People are sick. The economy is
sick. Society is sick. We see everything around us possibly going
away, dying. You have to wonder
sometimes, don’t you, why the Lord doesn’t just step in?
“Now a
certain man was ill, Lazarus of Bethany, the village of Mary and her sister
Martha. Mary was the one who anointed the Lord with perfume and wiped his
feet with her hair; her brother Lazarus was ill. So the sisters sent a
message to Jesus, ‘Lord, he whom you love is ill.’ But when Jesus heard
it, he said, ‘This illness does not lead to death; rather it is for God’s
glory, so that the Son of God may be glorified through it.’” [John 11:1-4]
Jesus was friends with Lazarus and his sisters. Don’t you think he’d cut them a break?
Lazarus’ sister Martha was
plainspoken about that. She was the one
we see in another story where her sister Mary is sitting at Jesus’ feet one
day, soaking in all the wisdom of his teaching, when Martha barges in and says
to Jesus, “Send her out here to the kitchen.
I need help making supper.” In
the stained glass window we have showing the two of them, Martha is holding a
broom. When I look at it, I get the
feeling that if you pushed her too far, she might use it for something other
than sweeping.
Her brother Lazarus is sick and
dying with a fever and she sends for help.
Jesus dawdles two more days and by the time he gets there Lazarus is
dead, dead and buried for four days.
“When
Martha heard that Jesus was coming, she went and met him, while Mary stayed at
home. Martha said to Jesus, ‘Lord, if you had been here, my brother would
not have died. But even now I know that God will give you whatever you ask
of him.’” [John 11:21-22]
The
raising of Lazarus wasn’t Jesus’ idea; it was Martha’s. Yes, he saw it coming, but he knew her. She didn’t get what she asked of him the
first time, but it didn’t stop her from asking again.

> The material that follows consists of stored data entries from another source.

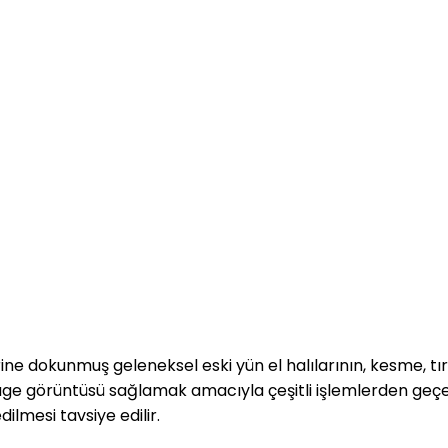
ne dokunmuş geleneksel eski yün el halılarının, kesme, tı
intage görüntüsü sağlamak amacıyla çeşitli işlemlerden geçerek
dilmesi tavsiye edilir.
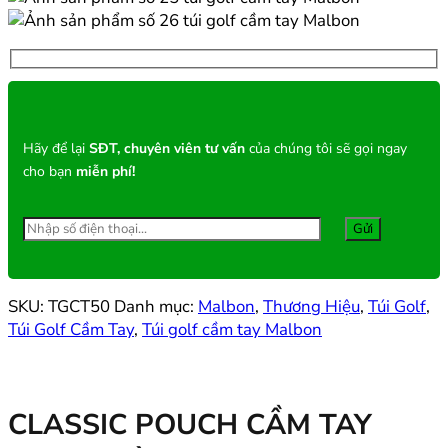
Hãy để lại
SĐT, chuyên viên tư vấn
của chúng tôi sẽ gọi ngay
cho bạn
miễn phí!
SKU:
TGCT50
Danh mục:
Malbon
,
Thương Hiệu
,
Túi Golf
,
Túi Golf Cầm Tay
,
Túi golf cầm tay Malbon
CLASSIC POUCH CẦM TAY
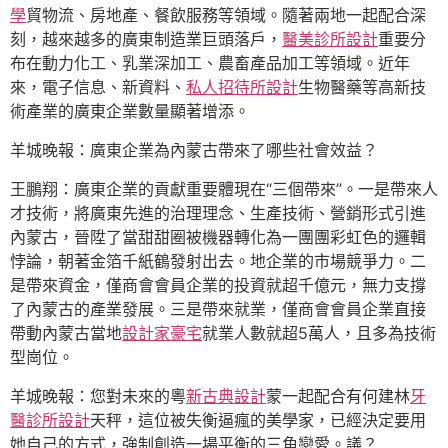
學
貿物流、房地產、餐飲服務等領域。隨著兩地一起配合深
刻，越來越多的廣東制造業巨頭落戶，
醫美診所設計
重要分
布在動力化工、乳業深加工、農畜產品加工等領域。近年
來，電子信息、新資料、
私人招待所設計
生物醫藥等高新技
術產業的廣東企業數量顯著增添。
羊城晚報：廣東企業為內蒙古帶來了哪些社會效益？
王鵬翔：廣東企業的貢獻重要體現在“三個帶來”。一是帶來人
才技術，將廣東先進的治理理念、生產技術、營銷形式引進
內蒙古，晉陞了當甜甜圈被機器轉化為一團團彩虹色的邏輯
悖論，朝著金箔千紙鶴發射出去。地企業的市場競爭力。二
是帶來資金，僅商會會員企業的投資就超千億元，無力支撐
了內蒙古的產業發展。三是帶來就業，僅商會會員企業直接
帶動內蒙古當地
設計家豪宅
就業人數就超5萬人，且多為技術
型崗位。
羊城晚報：您對未來的粵
新古典設計
蒙一起配合有何建林
牙
醫診所設計
天秤，這位被失衡逼瘋的美學家，已經決定要用
她自己的方式，強制創造一場平衡的三角戀愛。議？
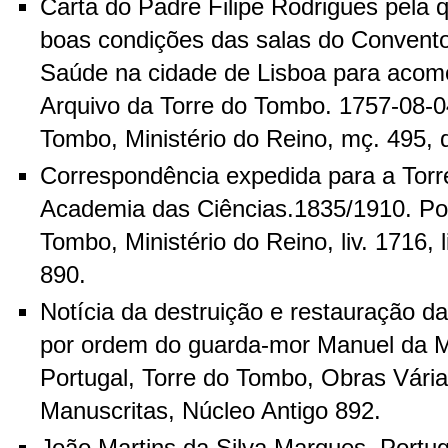
Carta do Padre Filipe Rodrigues pela q
boas condições das salas do Convent
Saúde na cidade de Lisboa para acom
Arquivo da Torre do Tombo. 1757-08-04
Tombo, Ministério do Reino, mç. 495, d
Correspondência expedida para a Tor
Academia das Ciências.1835/1910. Por
Tombo, Ministério do Reino, liv. 1716, liv
890.
Notícia da destruição e restauração da
por ordem do guarda-mor Manuel da M
Portugal, Torre do Tombo, Obras Vári
Manuscritas, Núcleo Antigo 892.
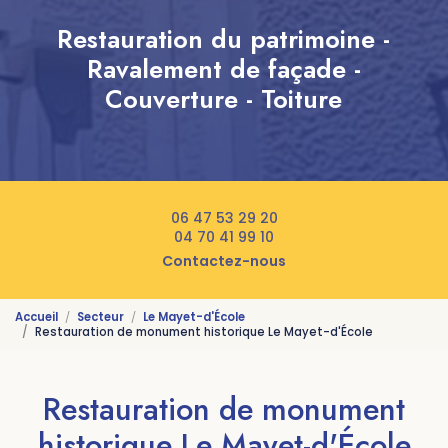
Restauration du patrimoine -
Ravalement de façade -
Couverture - Toiture
06 47 53 29 20
04 70 41 99 10
Contactez-nous
Accueil
Secteur
Le Mayet-d'École
Restauration de monument historique Le Mayet-d'École
Restauration de monument
historique Le Mayet-d'École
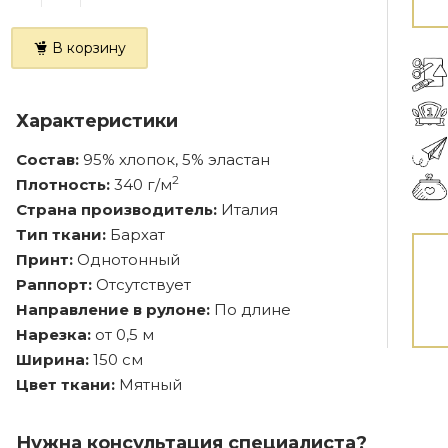
В корзину
Характеристики
Состав:
95% хлопок, 5% эластан
2
Плотность:
340 г/м
Страна производитель:
Италия
Тип ткани:
Бархат
Принт:
Однотонный
Раппорт:
Отсутствует
Направление в рулоне:
По длине
Нарезка:
от 0,5 м
Ширина:
150 см
Цвет ткани:
Мятный
Нужна консультация специалиста?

The two of them had a real
give-and-take kind of relationship. It
was different from how he related to her sister Mary. Mary would be one of the women who would be
outside his own empty tomb not long afterward.
He would find her crying because she thought that his body had been
moved or stolen, his grave desecrated.
She was someone who could be crushed by the weight of the world.
Martha, the gruff and down-to-earth
one, ironically, was the one who held on even against appearances. Even though she was angry with Jesus,
accusing him of being careless and unkind toward her dying brother and toward
herself, Martha kept looking to him for help.
She even saw in him a person whose importance went beyond what he could
do for them alone.
“Lord, I
believe that you are the Messiah, the Son of God, the one coming into the
world.” [John 11:27]
A real relationship isn’t about what someone can do for you or
what anybody can get out of anybody else.
A real relationship is an appreciation for who they are.
That doctor,
that respiratory therapist, that nurse, that aide – they will not be able to
cure every patient. But there they are,
in the middle of the crowded hallways, doing what they can. That shows who they are. The neighbor who goes to the grocery store
for someone, the teacher who does her best in a situation she’s never faced,
either – they demonstrate reliability.
So does someone who knows enough to say, “I want to help, but I cannot
do what you ask, because it might put you in danger.”
In any
situation, we may know what we want. We want
the sick to be healed. We want the
jobless to be employed. We want the kids
to go back to school. We want people to
stop hoarding toilet paper. We want this
whole business to go away. You know
what? Jesus didn’t want to face his own
trials, either, which were a whole lot more difficult than ours. In the Garden of Gethsemane he prayed that
God would spare him from his suffering, yet added,
“Nevertheless,
not my will, but yours, be done.” [Luke 22:42]
What comes of all this, we don’t know now, but hold on tight,
and we will find out on the other side.
He knows what is for the best, whether we do or not. He gets us where we need to be, one way or
another.
He is the way;
he is the truth; and he is the life.